Pondering the country’s sense of community, Böll is drawn to structures – transport, communications – and their human faces. In ‘Mrs. D’s Ninth Child’, he considers the life of Siobhan, Mrs. D’s oldest daughter, and how her life will be when she takes over from her father in the Post Office of a rural town (possibly on the Clare coast: he refers to seeing ‘blue islands’, which could be the Arans). He imagines how, with a saintly lack of hurry, she will become the gatekeeper for transactions both over the counter and from the ends of the earth. She may, for example, have to deal with a visitor
… who obliges her to open the fat tariff book and make complicated calculations, or has friends who compel her to decipher telegraph texts from code: ‘Eile geboten. Stop. Antwortet baldmöglichst.’
Perhaps inevitably, given his nationality and the time at which he made this journey, Böll hears one particular name surface on the topic of the world and Ireland’s place in it. In one conversation with a man named Padraic, and after banter about whether Böll thinks the Irish are a happy people, the man
… found the courage to ask me what he had been wanting to ask me all along. ‘Tell me,’ he said in a low voice, ‘Hitler—war—I believe—not such a bad man really, only—in my opinion—he went a bit too far.’
Gently, encouraged by his wife (‘Go on, don’t give up, pull out the whole tooth’), Böll unpacks ‘went a bit too far’, clearly mindful that Padraic is pulled two ways: between the image of Hitler that might have formed itself in neutral Ireland, and the apprehension of darker truths. He also under- stands the likely effect of his dentistry:
‘Did it hurt much?’ I asked cautiously.
‘Yes,’ he said, ‘it hurts and it’ll go on hurting for a few days till all the pus is out.’
‘Don’t forget to rinse your mouth, and if you’re in pain come and see me, you know where I live.’
‘I know where you live,’ said Pad, ‘and I’ll be sure to come, for I’ll be sure to be in pain.’
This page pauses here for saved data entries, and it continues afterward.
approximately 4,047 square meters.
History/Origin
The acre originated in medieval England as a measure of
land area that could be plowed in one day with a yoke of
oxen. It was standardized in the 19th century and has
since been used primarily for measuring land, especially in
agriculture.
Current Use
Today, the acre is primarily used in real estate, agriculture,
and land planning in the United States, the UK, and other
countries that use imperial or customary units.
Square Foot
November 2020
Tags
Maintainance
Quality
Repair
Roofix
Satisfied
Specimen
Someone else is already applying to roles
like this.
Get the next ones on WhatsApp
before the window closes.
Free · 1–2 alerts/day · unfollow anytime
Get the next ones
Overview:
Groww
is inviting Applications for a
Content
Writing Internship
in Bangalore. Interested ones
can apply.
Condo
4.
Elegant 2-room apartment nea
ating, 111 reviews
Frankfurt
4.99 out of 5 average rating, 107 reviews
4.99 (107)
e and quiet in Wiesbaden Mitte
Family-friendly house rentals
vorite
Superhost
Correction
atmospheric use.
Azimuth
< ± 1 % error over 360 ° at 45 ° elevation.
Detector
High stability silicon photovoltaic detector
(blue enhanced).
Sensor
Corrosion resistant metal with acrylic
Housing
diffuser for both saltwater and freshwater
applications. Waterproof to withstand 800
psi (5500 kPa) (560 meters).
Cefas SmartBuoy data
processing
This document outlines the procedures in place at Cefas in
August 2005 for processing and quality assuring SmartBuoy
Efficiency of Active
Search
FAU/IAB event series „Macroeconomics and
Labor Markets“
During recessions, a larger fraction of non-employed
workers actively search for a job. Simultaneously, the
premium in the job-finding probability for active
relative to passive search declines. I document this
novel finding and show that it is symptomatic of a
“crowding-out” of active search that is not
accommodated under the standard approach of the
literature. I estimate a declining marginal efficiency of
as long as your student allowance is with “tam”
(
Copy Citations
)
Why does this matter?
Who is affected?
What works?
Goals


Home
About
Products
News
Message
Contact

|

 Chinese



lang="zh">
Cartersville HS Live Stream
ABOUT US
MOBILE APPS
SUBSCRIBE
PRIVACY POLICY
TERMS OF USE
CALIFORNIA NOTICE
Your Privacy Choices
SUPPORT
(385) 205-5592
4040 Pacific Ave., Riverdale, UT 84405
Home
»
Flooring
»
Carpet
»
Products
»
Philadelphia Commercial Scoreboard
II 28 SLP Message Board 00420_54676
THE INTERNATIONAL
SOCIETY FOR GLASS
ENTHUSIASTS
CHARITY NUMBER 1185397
Synge’s yearly departure from the Aran Islands was carefully pre-arranged. Böll and his family were obliged to leave Ireland half-unexpectedly: further funds for which they were hoping did not arrive. This turn of events adds extra vividness to the conclusion of Irish Journal. Like many another literary traveller, Böll uses the time of departure to try and distil his thoughts on the people he has met and the landscapes that claim them. In ‘Epilogue – Thirteen Years Later,’ he notes that, in the years since he wrote Irish Journal, ‘Ireland has leaped over a century and a half and caught up with another five’. However, even in ‘Farewell’, the final section of the journal proper, he is attuned to the ways in which Ireland’s present is wrestling free of its past. ‘Farewell’ offers a dreamscape of people and objects from the family’s tour, their Dublin boarding house, the National Museum, Dublin Zoo and the Liffey, whose waters ‘turned black, carrying history out to sea like flotsam’, leaving Böll to dramatize what remains. Motley pointers to the future, these include the memory of a cinema in the middle of Connemara or Mayo or Kerry – a pleasure-dome akin to William Trevor’s Ballroom of Romance – in which projectors ‘buzzed Monroe, Tracy, Lollobrigida onto the screen’; a combustible debate in the papers about what should be done with Nelson’s Pillar in O’Connell Street (he was finally unseated in an explosion in 1966); and their Dublin landlady, a depressive who hears voices warning her against the whisky on which she lives:
‘My psychiatrist,’ she said, suddenly lowering her voice, ‘claims the voices come out of the bottle, but I’ve told him he’d better not say anything against my voices, for he lives off them after all.’
‘And that enquiring man John Synge comes next, / That dying chose the living world for text’– thus does Yeats characterize his friend in ‘In Memory of Major Robert Gregory.’ In The Aran Islands and Irish Journal, Synge and Böll examine (albeit using vastly different pages) Ireland’s contribution to that text. Time, politics and progress separate these two enquirers. Taken together, however, their own texts have much to reveal about the foibles, confusions and beauty of the human spirit. Beautiful themselves in conception and execution, they are well worth any reader’s time.